• [Assignment] In the listing below, print exactly the lines between the line holding "index pip: (416, 339)" and the line holding "index dip: (411, 125)", inclusive, and no more.

• [Supplied data]
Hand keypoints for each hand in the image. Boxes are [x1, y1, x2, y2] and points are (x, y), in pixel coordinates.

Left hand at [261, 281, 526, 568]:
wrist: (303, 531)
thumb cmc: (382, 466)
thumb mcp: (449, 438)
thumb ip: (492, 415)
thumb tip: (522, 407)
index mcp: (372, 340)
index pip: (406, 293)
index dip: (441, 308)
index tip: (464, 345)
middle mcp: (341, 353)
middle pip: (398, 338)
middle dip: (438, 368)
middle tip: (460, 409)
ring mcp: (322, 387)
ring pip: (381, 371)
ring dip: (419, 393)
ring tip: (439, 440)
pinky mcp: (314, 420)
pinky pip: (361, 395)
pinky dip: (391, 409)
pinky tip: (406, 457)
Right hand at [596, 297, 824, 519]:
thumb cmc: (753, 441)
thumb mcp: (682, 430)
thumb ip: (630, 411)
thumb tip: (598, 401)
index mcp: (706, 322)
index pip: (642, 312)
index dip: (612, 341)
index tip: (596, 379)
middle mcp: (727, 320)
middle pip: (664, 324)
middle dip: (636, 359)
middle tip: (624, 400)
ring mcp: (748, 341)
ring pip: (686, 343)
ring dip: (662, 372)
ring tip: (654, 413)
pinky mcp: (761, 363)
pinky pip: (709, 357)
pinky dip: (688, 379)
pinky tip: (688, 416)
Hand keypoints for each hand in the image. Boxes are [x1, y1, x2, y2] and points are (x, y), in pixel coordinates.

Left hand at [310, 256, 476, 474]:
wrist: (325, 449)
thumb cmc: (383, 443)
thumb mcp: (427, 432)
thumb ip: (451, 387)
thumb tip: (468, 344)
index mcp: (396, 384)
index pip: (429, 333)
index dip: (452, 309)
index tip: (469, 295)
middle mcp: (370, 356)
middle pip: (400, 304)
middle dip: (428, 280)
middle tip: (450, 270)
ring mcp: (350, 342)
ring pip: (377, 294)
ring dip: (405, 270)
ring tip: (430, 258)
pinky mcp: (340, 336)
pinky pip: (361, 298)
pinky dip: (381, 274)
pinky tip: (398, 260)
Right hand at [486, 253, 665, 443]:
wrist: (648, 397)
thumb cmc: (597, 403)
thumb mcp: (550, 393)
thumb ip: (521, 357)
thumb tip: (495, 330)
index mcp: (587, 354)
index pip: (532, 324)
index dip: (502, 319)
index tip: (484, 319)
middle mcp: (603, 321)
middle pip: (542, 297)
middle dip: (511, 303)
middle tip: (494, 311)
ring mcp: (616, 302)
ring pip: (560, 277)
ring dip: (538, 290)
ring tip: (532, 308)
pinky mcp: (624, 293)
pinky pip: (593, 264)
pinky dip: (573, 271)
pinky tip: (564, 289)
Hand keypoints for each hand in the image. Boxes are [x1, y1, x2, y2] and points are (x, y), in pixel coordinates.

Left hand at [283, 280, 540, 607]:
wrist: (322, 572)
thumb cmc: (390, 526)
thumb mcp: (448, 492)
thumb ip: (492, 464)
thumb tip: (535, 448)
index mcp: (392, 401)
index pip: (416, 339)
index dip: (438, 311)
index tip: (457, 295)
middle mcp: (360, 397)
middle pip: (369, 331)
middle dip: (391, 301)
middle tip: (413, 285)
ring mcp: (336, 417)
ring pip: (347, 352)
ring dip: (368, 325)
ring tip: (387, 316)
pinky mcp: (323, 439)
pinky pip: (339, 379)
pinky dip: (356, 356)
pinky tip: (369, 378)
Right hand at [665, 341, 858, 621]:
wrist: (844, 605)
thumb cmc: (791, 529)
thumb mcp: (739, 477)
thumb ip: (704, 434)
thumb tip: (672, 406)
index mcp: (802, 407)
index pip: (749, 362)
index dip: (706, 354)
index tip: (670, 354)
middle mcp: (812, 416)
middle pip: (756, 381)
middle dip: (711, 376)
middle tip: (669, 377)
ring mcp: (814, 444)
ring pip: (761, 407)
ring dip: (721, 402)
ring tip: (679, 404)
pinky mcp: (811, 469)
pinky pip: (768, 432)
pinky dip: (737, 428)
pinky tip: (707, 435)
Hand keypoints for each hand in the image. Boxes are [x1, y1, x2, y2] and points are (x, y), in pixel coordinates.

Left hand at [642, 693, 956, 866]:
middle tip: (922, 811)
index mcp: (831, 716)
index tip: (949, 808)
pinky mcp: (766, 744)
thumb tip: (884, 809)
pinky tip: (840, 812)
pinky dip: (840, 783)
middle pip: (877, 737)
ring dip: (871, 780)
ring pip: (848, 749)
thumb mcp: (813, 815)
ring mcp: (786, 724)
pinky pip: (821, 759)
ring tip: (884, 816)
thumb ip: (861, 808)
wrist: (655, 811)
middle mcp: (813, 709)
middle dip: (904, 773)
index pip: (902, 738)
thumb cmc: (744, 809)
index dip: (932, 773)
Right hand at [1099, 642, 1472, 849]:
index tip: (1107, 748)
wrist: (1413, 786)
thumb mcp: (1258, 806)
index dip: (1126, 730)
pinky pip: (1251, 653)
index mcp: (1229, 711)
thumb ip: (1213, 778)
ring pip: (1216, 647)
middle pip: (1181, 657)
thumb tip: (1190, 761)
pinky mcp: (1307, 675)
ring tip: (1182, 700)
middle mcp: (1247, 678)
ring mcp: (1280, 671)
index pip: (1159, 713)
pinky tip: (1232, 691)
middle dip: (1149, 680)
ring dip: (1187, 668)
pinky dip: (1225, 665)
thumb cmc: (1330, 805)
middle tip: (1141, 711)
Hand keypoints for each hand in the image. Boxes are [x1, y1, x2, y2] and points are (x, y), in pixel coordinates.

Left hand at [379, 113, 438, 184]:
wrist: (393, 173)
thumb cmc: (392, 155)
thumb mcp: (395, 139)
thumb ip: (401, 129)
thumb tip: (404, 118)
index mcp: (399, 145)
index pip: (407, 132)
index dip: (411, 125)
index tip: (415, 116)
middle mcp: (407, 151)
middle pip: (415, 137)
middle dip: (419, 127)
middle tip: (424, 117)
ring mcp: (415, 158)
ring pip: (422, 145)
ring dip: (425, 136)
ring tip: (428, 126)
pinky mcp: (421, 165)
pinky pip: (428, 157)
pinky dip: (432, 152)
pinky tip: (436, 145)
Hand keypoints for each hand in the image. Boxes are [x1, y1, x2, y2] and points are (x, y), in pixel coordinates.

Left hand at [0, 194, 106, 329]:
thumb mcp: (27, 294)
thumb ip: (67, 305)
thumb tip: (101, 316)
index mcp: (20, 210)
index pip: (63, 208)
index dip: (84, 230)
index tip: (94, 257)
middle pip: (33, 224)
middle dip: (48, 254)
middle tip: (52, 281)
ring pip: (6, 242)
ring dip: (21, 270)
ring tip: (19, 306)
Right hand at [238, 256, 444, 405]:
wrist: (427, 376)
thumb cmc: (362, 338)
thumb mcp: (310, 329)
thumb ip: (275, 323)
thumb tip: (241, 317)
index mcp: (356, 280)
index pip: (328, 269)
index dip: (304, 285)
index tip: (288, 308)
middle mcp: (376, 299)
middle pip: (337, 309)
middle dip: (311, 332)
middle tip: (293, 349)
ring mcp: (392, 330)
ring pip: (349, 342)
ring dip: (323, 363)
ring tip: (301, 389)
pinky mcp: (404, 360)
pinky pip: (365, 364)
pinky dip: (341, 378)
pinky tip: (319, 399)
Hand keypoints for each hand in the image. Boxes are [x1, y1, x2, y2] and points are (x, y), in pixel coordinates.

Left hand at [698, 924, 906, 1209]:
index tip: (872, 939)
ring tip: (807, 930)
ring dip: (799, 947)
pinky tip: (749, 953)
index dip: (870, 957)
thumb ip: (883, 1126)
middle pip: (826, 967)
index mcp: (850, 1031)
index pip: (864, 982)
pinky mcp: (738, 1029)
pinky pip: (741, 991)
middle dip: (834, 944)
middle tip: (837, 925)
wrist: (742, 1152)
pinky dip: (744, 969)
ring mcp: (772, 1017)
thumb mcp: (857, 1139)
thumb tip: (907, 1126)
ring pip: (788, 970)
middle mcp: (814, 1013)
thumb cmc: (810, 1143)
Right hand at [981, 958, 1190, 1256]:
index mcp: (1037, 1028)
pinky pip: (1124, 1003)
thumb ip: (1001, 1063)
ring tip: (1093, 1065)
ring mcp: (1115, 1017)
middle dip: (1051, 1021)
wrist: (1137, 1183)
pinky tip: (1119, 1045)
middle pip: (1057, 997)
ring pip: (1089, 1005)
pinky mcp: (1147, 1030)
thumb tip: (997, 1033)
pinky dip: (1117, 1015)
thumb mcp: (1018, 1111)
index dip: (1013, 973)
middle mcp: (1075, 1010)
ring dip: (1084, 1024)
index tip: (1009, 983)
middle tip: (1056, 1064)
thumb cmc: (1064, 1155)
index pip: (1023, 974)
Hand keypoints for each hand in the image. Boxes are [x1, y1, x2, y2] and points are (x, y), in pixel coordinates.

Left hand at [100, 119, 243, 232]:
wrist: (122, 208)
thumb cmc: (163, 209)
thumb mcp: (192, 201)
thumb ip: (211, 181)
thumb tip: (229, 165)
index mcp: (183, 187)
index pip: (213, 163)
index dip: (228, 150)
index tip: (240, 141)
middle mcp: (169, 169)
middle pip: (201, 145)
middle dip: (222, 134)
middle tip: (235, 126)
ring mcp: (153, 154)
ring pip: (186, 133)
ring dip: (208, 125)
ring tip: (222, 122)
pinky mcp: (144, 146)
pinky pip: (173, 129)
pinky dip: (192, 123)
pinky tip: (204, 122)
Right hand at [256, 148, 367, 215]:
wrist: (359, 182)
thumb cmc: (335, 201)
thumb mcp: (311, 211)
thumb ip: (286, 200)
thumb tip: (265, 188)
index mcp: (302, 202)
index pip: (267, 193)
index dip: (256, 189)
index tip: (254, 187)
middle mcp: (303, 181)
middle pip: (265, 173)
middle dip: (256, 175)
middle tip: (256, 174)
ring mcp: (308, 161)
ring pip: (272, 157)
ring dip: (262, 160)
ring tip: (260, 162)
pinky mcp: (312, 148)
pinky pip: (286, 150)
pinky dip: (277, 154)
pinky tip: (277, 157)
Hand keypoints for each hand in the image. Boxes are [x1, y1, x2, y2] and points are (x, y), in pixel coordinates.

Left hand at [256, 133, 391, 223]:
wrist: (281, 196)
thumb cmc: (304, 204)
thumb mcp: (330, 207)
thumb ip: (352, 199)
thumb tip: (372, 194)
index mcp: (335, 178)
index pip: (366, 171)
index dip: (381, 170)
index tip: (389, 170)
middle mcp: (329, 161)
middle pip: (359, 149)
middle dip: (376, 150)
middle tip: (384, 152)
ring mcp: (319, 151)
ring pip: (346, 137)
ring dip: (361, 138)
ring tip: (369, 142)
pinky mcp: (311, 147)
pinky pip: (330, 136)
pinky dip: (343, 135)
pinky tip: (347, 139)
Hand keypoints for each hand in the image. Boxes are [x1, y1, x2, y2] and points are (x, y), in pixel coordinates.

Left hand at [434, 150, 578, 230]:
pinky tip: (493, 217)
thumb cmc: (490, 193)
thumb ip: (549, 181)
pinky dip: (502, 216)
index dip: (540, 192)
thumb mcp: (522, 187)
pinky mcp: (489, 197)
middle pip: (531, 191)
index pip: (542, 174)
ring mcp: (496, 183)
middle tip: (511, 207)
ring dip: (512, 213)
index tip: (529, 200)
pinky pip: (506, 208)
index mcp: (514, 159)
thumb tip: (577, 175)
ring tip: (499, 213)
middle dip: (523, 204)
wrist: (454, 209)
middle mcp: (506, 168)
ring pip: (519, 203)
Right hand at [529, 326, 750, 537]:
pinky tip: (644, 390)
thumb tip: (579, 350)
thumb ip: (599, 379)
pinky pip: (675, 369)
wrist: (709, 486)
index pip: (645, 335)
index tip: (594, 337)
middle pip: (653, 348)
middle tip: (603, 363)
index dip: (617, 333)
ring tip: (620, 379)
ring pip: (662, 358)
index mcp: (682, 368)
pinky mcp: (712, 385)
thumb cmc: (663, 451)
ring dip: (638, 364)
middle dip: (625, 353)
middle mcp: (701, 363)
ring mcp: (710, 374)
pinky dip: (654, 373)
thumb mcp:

• [Result for this task]
index pip: (416, 339)
index dip: (438, 311)
index tip: (457, 295)
middle mcp: (360, 397)
middle pip: (369, 331)
middle dip: (391, 301)
middle tip: (413, 285)
ring mcp: (336, 417)
ring pip: (347, 352)
ring dip: (368, 325)
ring tip: (387, 316)
pinky mcp: (323, 439)
pinky pip: (339, 379)
pinky dip: (356, 356)
pinky tip: (369, 378)
Right hand at [665, 341, 858, 621]:
wrist: (844, 605)
thumb cmc: (791, 529)
thumb mcp: (739, 477)
thumb ip: (704, 434)
thumb tip: (672, 406)
index mcp: (802, 407)
index pip: (749, 362)
index dip: (706, 354)
index tip: (670, 354)
middle mcp: (812, 416)
middle pip: (756, 381)
middle dip: (711, 376)
middle tip: (669, 377)
ring mcp: (814, 444)
ring pip: (761, 407)
ring dip: (721, 402)
ring tip: (679, 404)
pinky mcp: (811, 469)
pinky pip: (768, 432)
pinky dip: (737, 428)
pinky tip: (707, 435)
Hand keypoints for each hand in the image. Boxes are [x1, y1, x2, y2] and points are (x, y), in pixel coordinates.

Left hand at [642, 693, 956, 866]:
middle tip: (922, 811)
index mcp: (831, 716)
index tip: (949, 808)
pinky mcp: (766, 744)
thumb tip: (884, 809)
pinky tip: (840, 812)
pinky dip: (840, 783)
middle pip: (877, 737)
ring dip: (871, 780)
ring pip: (848, 749)
thumb mcp: (813, 815)
ring mcp: (786, 724)
pinky pip: (821, 759)
ring tip: (884, 816)
thumb ip: (861, 808)
wrist: (655, 811)
middle mcp: (813, 709)
middle dip: (904, 773)
index pip: (902, 738)
thumb cmc: (744, 809)
index dip: (932, 773)
Right hand at [1099, 642, 1472, 849]:
index tip: (1107, 748)
wrist: (1413, 786)
thumb mcp: (1258, 806)
index dip: (1126, 730)
pinky pip: (1251, 653)
index mcp: (1229, 711)
thumb ip: (1213, 778)
ring pip: (1216, 647)
middle pip: (1181, 657)
thumb tip: (1190, 761)
pinky mcp: (1307, 675)
ring tip: (1182, 700)
middle mcp: (1247, 678)
ring mcp: (1280, 671)
index pip: (1159, 713)
pinky tip: (1232, 691)
middle dip: (1149, 680)
ring dip: (1187, 668)
pinky dip: (1225, 665)
thumb cmc: (1330, 805)
middle tip: (1141, 711)
Hand keypoints for each hand in the image. Boxes are [x1, y1, x2, y2] and points are (x, y), in pixel coordinates.

Left hand at [379, 113, 438, 184]:
wrist: (393, 173)
thumb cmc: (392, 155)
thumb mcp: (395, 139)
thumb ip: (401, 129)
thumb tip: (404, 118)
index mcp: (399, 145)
index pip: (407, 132)
index dip: (411, 125)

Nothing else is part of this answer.